Много лет спустя, когда Миша работал в Государственном Камерном оркестре под управлением Эдуарда Серова, музыканты были на гастролях где-то в глубине России. Почему-то в гостинице на регистрации у них потребовали записать свою национальность. Как вы понимаете, многие музыканты были евреями. И тут один оркестрант подал идею:
"А давайте все запишемся евреями".
Все с восторгом поддержали, за исключением одного. Этот один под давлением всё же написал "еврей", но рядом в скобках добавил "русский". Дама на ресепшен была потрясена настолько, что кому-то позвонила и спросила, не из Израиля ли этот оркестр.
Наш старший сын, ныне преподаватель английского в сети "Wall Street", учился в музыкальной школе на скрипке. Однажды он выходил из общеобразовательной школы, и тут к нему подбежал мальчишка из другого класса и ударил ногой в пах. Толик успел закрыться рукой, и тот сломал ему кисть. Мальчишку учителя "не нашли"…
Будучи в 9-м классе, Толик подрабатывал вожатым на каникулах. Однажды слегка сцепился с другим парнем. Оба пошли смывать следы драки в туалет. Толик снял очки и наклонился над краном, и тут парень, стоявший рядом, сказал:
"А, так ты еврей! Если бы я сразу увидел, я б тебе ещё не так врезал!"
И, наконец, наш младший, которому было 9 лет в момент нашего исчезновения из СССР. Он уже учился в 3-м классе, в приличной школе, классной учительницей была бывшая балерина. У него были друзья, имён уже не помню. Они общались, бывали и у нас, мы знали их родителей. В один прекрасный день Лёня пришёл домой и сообщил, что его друзья стали называть его "еврей". Я спокойно прокомментировала:
"Ты и на самом деле еврей, как мы все".
Собственно, он это и так знал. Но дело не кончилось только "определением национальности". Парни стали лезть на Лёньку с кулаками. К тому времени мы уже почти сидели на чемоданах. Несколько дней ребёнок просидел дома. Учительница позвонила, чтобы узнать, что случилось. Я спокойно объяснила ей, в чём дело, и сообщила, что Лёня больше не придёт в школу.

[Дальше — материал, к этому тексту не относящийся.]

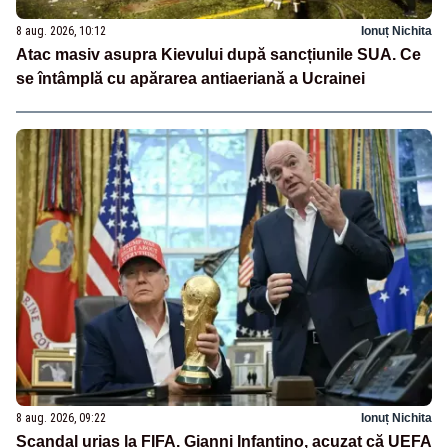
8 aug. 2026, 10:12
Ionuț Nichita
Atac masiv asupra Kievului după sancțiunile SUA. Ce
se întâmplă cu apărarea antiaeriană a Ucrainei
8 aug. 2026, 09:22
Ionuț Nichita
Scandal uriaș la FIFA. Gianni Infantino, acuzat că UEFA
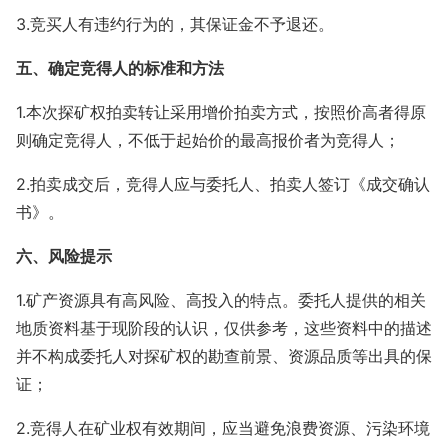
3.竞买人有违约行为的，其保证金不予退还。
五、确定竞得人的标准和方法
1.本次探矿权拍卖转让采用增价拍卖方式，按照价高者得原
则确定竞得人，不低于起始价的最高报价者为竞得人；
2.拍卖成交后，竞得人应与委托人、拍卖人签订《成交确认
书》。
六、风险提示
1.矿产资源具有高风险、高投入的特点。委托人提供的相关
地质资料基于现阶段的认识，仅供参考，这些资料中的描述
并不构成委托人对探矿权的勘查前景、资源品质等出具的保
证；
2.竞得人在矿业权有效期间，应当避免浪费资源、污染环境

"Ах, я понимаю, я рада за вас", — такова была её реакция.
ОТ РЕДАКЦИИ
Любая наша публикация об антисемитизме в СССР обязательно вызывает отклики, в которых от нас требуют не очернять советскую действительность. В том числе с такими призывами обращаются и евреи. Кому-то, быть может, везло, и они не сталкивались с юдофобией — как государственной, так и с бытовой. Но у большинства есть свои воспоминания о всепобеждающем советском интернационализме, который оставил болезненный след на наших сердцах. И никто не имеет права заставлять нас забывать о мрачных страницах нашего бытия.